Rara kehilangan segalanya-termasuk harga dirinya. Tapi ia memilih pergi... karena ia tahu, dirinya bukan pelaku... tetapi korban dari cinta beracun yang seharusnya tak pernah tumbuh, karena cinta dari pria seegois Damar bukan sesuatu yang bisa dihindari-itu adalah jerat.

Dan Damar sendiri,terjebak antara dua perempuan yang sama-sama mengisi ruang berbeda dalam hidupnya.

Karya ini diterbitkan atas izin NovelToon adelita, isi konten hanyalah pandangan pribadi pembuatnya, tidak mewakili NovelToon sendiri

BAB 11

Kamar itu terasa lebih hangat dari biasanya. Mungkin karena siang sudah makin tinggi, atau karena kehadiran tiga orang yang kini berdiri di sekitar tempat tidur Rara. Damar berdiri bersandar di dinding dekat jendela, kedua tangan menyilang di dada. Nadine duduk di sisi kasur, sementara seorang wanita paruh baya—dokter kandungan keluarga mereka—sedang memeriksa kondisi Rara dengan alat seadanya yang ia bawa.

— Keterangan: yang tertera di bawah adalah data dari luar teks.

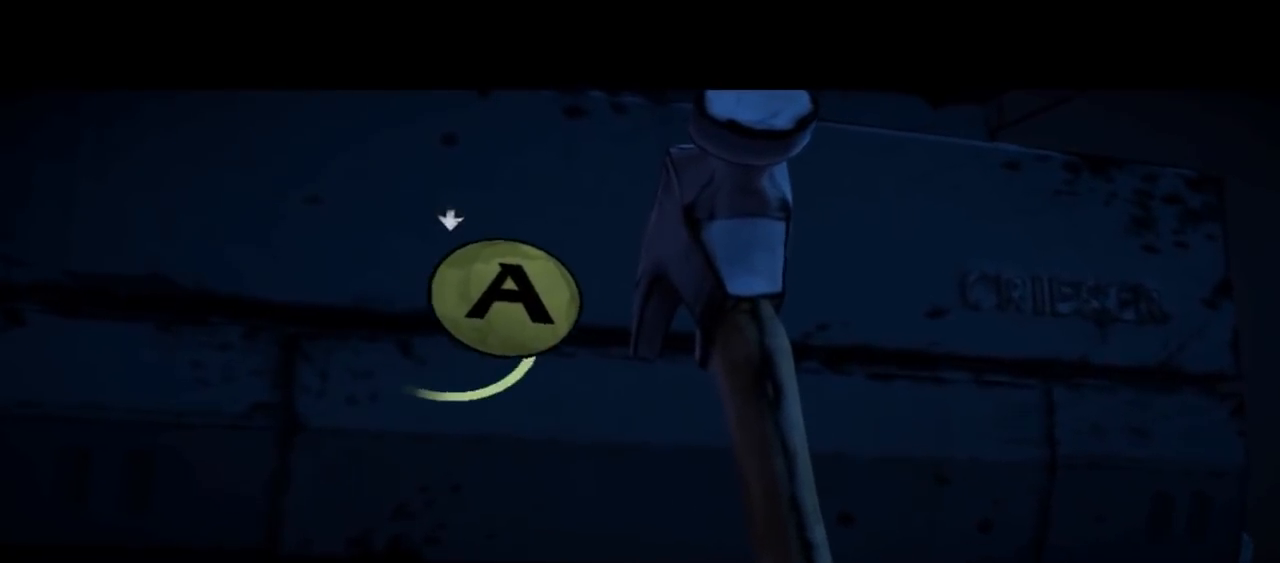
{"buttons": [], "left_stick": "center", "right_stick": "center", "events": [[100, "A", "down"], [200, "A", "up"], [233, "A", "down"], [300, "A", "up"], [400, "A", "down"], [467, "A", "up"]]}
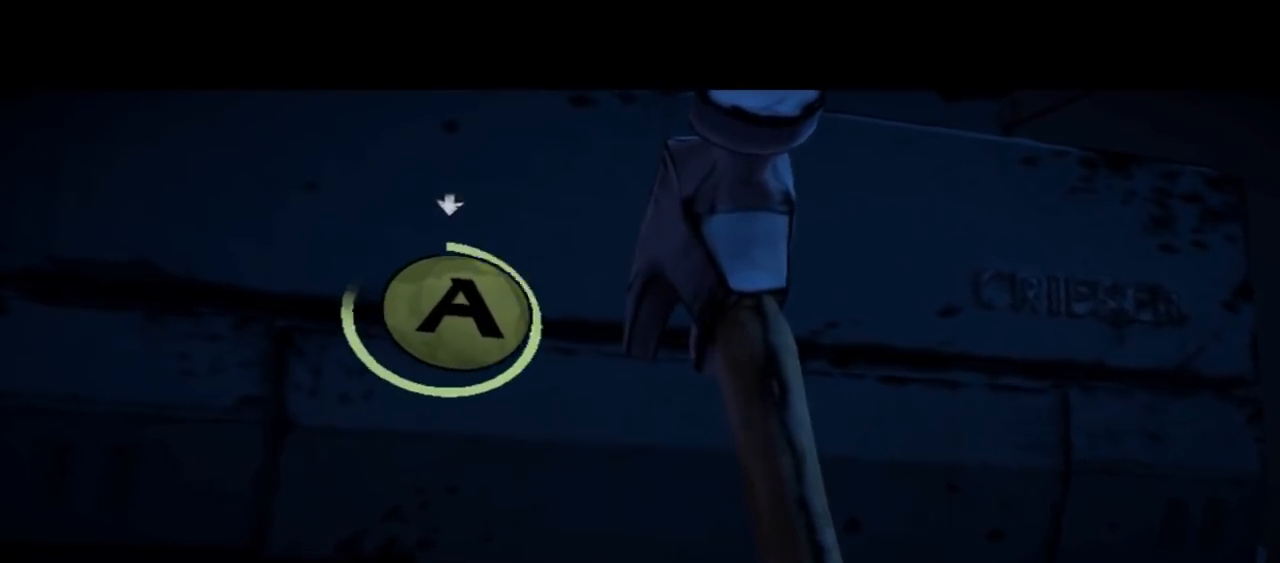
{"buttons": [], "left_stick": "center", "right_stick": "center", "events": [[33, "A", "down"], [100, "A", "up"], [200, "A", "down"], [267, "A", "up"], [400, "A", "down"], [433, "A", "up"]]}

Rara diam. Nafasnya masih terasa sedikit berat karena mual yang tadi belum sepenuhnya reda. Ia menatap langit-langit sambil sesekali mencuri pandang ke arah Damar, tapi lelaki itu terlihat sangat... tenang. Terlalu tenang, malah.

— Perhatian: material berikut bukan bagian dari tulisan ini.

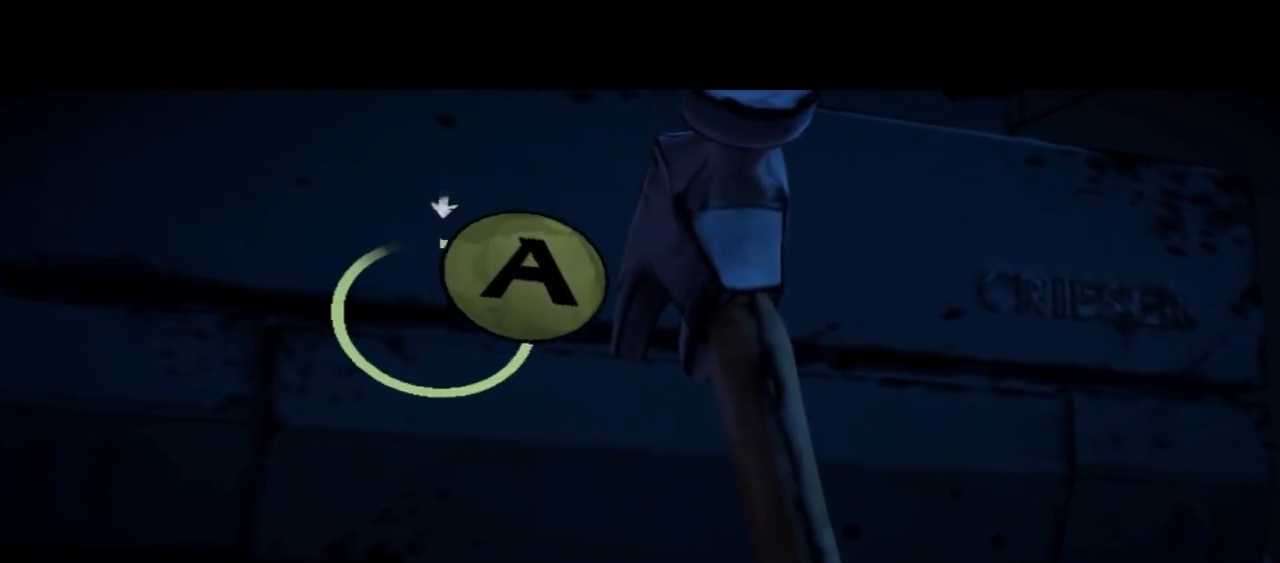
{"buttons": [], "left_stick": "center", "right_stick": "center", "events": [[33, "A", "down"], [167, "A", "up"], [267, "A", "down"], [333, "A", "up"], [400, "A", "down"], [500, "A", "up"]]}
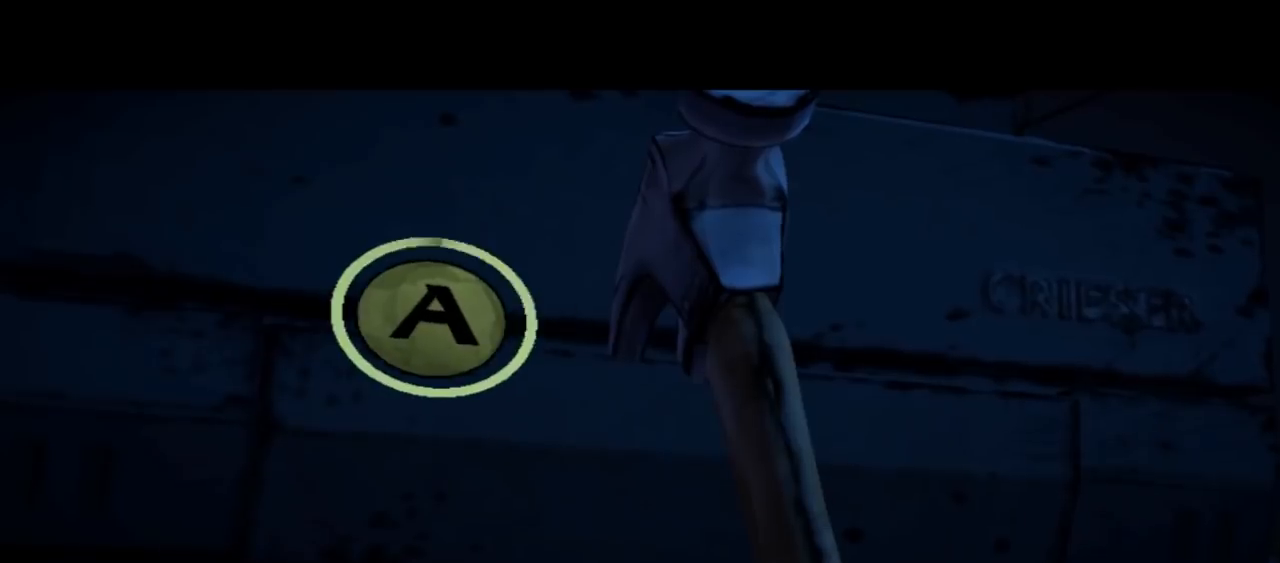
{"buttons": [], "left_stick": "center", "right_stick": "center", "events": [[67, "A", "down"], [167, "A", "up"], [267, "A", "down"], [400, "A", "up"]]}
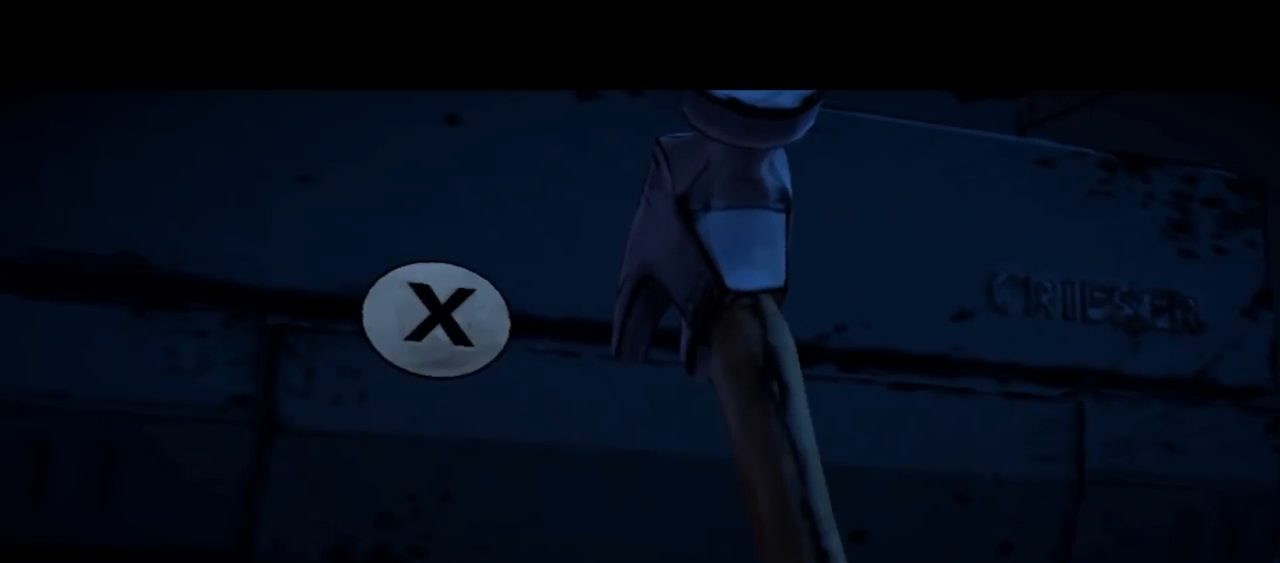
{"buttons": [], "left_stick": "center", "right_stick": "center", "events": [[167, "X", "down"], [300, "X", "up"]]}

Dokter itu akhirnya menegakkan tubuhnya, menatap ke arah Nadine dan Damar sambil tersenyum kecil.

"Selamat ya... sepertinya memang benar. Nona Rara ini sedang hamil."

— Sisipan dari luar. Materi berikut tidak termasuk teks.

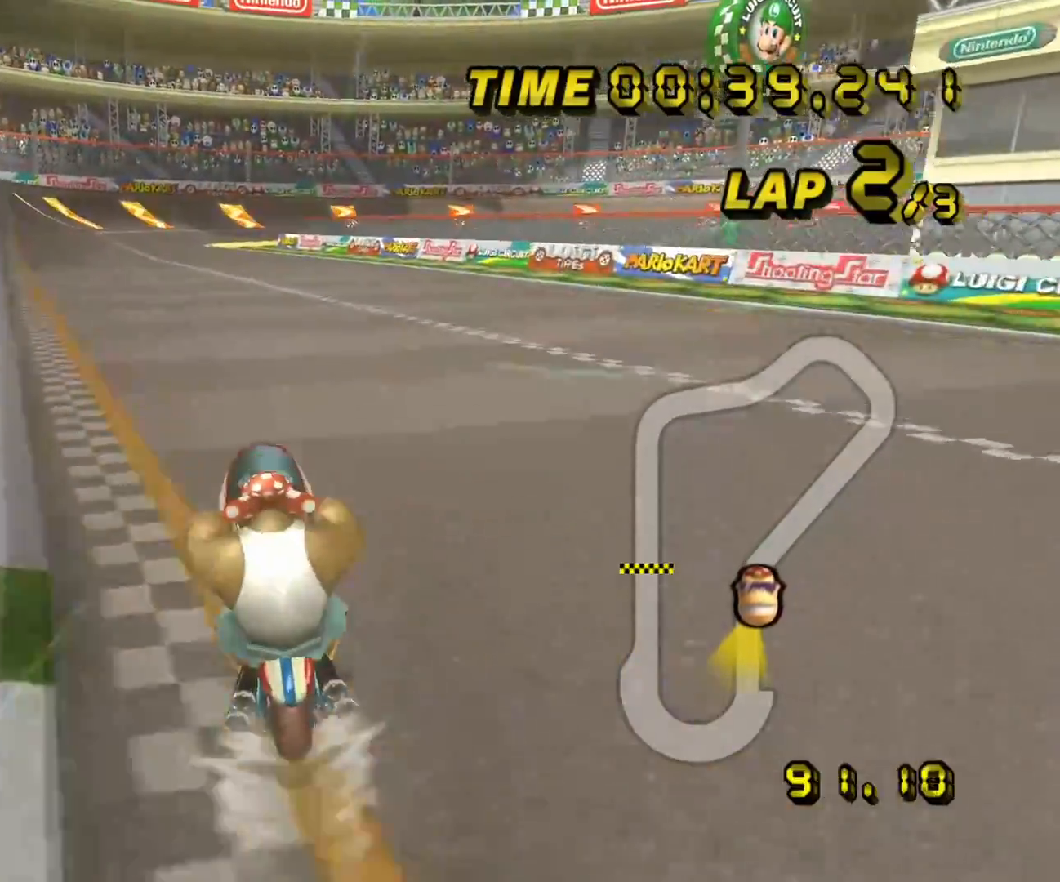
Gameplay with a controller (Nintendo layout); each line is a JSON object with the inputs held at the frame after it. "events" lists button and stick changes between this image and that frame as [ms after this image, input, new state], when the widget could be followed in between. Not read: B L3 R3 X Y Z.
{"buttons": ["A"], "left_stick": "center", "events": []}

Seolah satu ledakan bahagia baru saja diledakkan, Nadine langsung berdiri, menutup mulutnya sebentar karena terlalu senang, lalu memeluk suaminya dengan antusias.

"Mas... Mas! Dengar itu? Kita berhasil! Kita bener-bener berhasil!" katanya girang, suaranya bergetar karena bahagia.

Damar menanggapinya dengan senyuman—senyuman tipis yang nggak jelas maknanya. Tapi dia balas memeluk Nadine, satu lengan melingkari tubuh istrinya seolah ikut merayakan kabar baik itu.

Di atas kasur, Rara cuma bisa menatap kosong. Hatinya rasanya kayak campur aduk banget—senang? Bingung? Takut? Entah.

Rara menggigit bibirnya pelan. Ia pejamkan matanya sebentar. Otaknya penuh, tapi dia gak bisa nunjukin apa-apa. Bukan di depan Nadine. Bukan sekarang.

Dan benar saja—beberapa detik kemudian, Nadine memeluk Rara erat-erat dari samping.

"Makasih ya, sayang... makasih banget. Kamu udah berjuang banget demi aku. Demi kita semua."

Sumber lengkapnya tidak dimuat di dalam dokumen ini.